After you and your kid kiss goodbye through your masks, and you’re pulling out of the church parking lot, your eighth-grader says she’s glad she doesn’t go to day camps anymore where you get there and you don’t know anyone but it seems like everyone else knows each other. You hope that you weren’t just imagining another kid saying hello to yours so he might have a built-in friend there.

Then your stomach drops as you flash back to the many, many mornings that each of your kids screamed and cried when you dropped them off at preschool or at a day camp that just moments or hours or days before they were really excited about and not indicating that they were going to have a full-on meltdown at the door of the classroom. Even though those days are long past, that brick in your stomach feeling doesn’t go away. Just like when you attend a wedding and you think of your own, or when you go to a funeral and get sad for everyone else you’ve ever lost, that sensation feels fresh and intense even though it’s been dredged up from a memory.

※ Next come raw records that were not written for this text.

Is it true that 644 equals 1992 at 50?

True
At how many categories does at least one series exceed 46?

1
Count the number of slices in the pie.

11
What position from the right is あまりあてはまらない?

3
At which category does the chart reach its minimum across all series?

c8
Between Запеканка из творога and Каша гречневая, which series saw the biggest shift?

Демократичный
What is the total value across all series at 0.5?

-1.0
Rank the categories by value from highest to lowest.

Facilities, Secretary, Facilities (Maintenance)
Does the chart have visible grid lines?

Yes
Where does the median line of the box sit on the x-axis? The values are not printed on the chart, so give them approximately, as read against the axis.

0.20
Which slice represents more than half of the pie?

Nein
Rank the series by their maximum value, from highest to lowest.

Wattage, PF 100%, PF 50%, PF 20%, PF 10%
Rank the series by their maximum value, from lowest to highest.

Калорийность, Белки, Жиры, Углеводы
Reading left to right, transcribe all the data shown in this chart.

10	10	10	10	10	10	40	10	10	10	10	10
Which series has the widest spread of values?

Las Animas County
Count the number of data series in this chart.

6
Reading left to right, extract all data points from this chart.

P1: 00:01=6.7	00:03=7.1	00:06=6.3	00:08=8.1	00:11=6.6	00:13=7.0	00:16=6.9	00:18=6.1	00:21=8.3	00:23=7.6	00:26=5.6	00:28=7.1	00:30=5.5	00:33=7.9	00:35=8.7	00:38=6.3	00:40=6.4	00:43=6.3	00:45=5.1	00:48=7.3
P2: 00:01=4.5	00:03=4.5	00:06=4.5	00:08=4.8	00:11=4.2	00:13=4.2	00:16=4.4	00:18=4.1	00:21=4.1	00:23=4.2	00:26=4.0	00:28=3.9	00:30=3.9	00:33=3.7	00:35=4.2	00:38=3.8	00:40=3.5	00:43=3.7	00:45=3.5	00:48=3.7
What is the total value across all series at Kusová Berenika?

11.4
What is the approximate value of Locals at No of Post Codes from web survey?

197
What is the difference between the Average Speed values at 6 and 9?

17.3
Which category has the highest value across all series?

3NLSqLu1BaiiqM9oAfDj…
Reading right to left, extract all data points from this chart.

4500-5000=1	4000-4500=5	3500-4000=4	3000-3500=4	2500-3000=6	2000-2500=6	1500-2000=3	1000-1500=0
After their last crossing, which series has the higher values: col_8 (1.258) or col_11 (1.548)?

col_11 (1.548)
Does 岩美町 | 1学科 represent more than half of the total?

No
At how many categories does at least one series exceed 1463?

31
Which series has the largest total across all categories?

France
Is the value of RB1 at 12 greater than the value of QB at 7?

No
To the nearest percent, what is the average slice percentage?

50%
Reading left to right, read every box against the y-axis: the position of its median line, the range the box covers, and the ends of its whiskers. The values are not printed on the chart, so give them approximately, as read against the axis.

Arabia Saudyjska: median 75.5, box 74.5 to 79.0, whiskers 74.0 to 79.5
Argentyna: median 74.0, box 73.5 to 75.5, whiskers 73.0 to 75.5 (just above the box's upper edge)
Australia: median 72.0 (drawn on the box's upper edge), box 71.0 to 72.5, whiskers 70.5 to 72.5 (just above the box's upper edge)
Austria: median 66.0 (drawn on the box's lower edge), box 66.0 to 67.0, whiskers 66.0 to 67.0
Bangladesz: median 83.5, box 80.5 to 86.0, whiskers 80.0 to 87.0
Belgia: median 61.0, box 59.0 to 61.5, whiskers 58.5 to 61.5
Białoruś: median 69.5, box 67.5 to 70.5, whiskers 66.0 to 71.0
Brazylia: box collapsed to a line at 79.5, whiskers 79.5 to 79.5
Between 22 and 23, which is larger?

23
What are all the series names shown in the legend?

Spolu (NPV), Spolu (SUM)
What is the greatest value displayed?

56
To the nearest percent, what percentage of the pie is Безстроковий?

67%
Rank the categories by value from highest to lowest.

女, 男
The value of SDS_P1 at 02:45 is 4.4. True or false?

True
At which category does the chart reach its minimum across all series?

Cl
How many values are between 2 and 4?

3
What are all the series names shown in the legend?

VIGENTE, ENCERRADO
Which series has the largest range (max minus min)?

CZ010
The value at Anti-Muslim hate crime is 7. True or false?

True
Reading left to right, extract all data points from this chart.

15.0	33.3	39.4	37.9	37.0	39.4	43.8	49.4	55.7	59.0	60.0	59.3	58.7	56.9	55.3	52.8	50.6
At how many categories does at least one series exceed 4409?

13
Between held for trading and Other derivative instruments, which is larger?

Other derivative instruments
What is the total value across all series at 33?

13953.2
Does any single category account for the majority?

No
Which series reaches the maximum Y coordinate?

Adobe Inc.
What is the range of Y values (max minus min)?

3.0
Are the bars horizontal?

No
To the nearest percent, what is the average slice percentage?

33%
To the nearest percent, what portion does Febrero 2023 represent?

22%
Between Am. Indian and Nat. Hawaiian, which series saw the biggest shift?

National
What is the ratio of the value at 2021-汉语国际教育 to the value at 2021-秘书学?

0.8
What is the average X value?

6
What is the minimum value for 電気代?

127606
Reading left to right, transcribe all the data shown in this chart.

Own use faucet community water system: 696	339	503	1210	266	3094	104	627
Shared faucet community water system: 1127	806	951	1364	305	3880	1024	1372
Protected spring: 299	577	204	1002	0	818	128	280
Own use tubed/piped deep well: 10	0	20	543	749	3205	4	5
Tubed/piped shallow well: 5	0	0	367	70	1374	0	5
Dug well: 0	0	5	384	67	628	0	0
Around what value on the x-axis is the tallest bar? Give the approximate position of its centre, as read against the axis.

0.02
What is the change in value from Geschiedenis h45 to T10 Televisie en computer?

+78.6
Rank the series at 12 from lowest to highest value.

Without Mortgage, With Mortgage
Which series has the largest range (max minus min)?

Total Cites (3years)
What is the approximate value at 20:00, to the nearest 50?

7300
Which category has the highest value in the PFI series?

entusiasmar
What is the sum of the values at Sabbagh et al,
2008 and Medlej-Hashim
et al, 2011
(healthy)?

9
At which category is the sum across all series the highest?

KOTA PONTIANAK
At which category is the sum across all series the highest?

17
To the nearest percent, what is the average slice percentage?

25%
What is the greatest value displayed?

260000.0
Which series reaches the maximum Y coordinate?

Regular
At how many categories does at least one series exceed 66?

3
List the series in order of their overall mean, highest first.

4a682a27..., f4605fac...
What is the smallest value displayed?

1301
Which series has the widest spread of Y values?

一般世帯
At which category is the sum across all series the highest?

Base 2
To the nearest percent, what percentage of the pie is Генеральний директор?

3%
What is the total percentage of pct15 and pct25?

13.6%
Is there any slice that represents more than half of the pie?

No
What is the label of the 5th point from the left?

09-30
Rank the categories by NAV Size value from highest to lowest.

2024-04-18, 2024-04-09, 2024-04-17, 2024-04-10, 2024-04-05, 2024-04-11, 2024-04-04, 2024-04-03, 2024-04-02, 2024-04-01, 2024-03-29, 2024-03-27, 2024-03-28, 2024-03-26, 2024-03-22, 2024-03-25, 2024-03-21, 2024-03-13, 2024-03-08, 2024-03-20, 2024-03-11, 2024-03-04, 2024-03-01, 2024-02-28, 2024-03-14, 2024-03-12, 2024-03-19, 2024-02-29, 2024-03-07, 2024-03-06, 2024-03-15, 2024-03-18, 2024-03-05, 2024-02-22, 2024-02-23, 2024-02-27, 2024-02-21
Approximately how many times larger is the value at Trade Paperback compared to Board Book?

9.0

On the way home you go through the drive-thru at Dunkin’ (they dropped the Donuts name but still sell the donuts) so your teenager can buy a coffee drink that is cryptically named “The Charli” after a famous TikTokker. When we pull up to the menu you point out that “The Charli” is not listed anywhere. She says you have to ask for it. You are skeptical, but you say to the invisible person on the other side of the intercom, “Do you have a drink called The Charli?” And she says yes, though you detect a hint of derision in her tone. So you order the drink and drive up to the window and collect it and your teenager takes photos and maybe even videos of herself trying the drink. She says she doesn’t know what’s in it, but since the TikTokker likes it, she is sure she will as well. Fortunately, she does! Otherwise you would be really irritated at having spent $4.02 on an off-menu coffee drink named for a minor celebrity, instead of just mildly bewildered at yourself and your child for both your life choices.